Though new lease payments would be channeled to the state’s general fund, Corbett’s order also provides that all future royalties derived from oil and gas production would support state forests and parks.

Royalties, which are a share of the sales of oil and gas production, would be used to make improvements to state forests and parks, to acquire new lands, or to buy mineral rights underlying “high-value” surface lands.

Last year, the state generated about $110 million in oil and gas royalties that mostly went to running DCNR operations.

The use of royalty income to buy mineral rights would address a potential hot-button issue: drilling in state parks.

Many state lands are what are known as “split estates” – the mineral rights are separately owned by private parties. By law, the owners of the subsurface rights can access the land’s surface, meaning a drilling company could set up a rig in a state park to explore for oil and gas. By acquiring mineral rights under sensitive lands, the state would gain full control over the surface.

No drilling has taken place in parks thus far, but some split-estate land, such as Ohiopyle State Park in Fayette County, are considered vulnerable because drilling is taking place nearby.

Corbett’s critics said the timing of the announcement seemed suspicious.

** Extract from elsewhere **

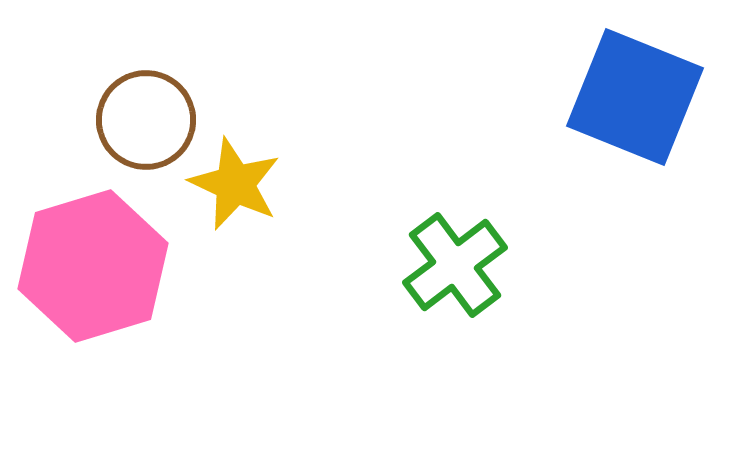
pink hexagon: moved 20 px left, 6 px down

Commonwealth Court has scheduled a hearing for Wednesday on a suit by the Pennsylvania Environmental Defense Foundation that challenges Corbett’s plan to use royalty income for DCNR’s operating budget. The group is seeking an injunction to stop new leasing.

John Quigley, former DCNR secretary under Rendell, also said that only the state legislature has the power to approve how royalty income is spent. “Corbett does not have the authority to direct the utilization of royalty income,” he said.

Critics including State Rep. Greg Vitali (D., Delaware) have also expressed skepticism that the state can generate $75 million from new leases, and have pressed the governor to identify which parks and forests are under consideration.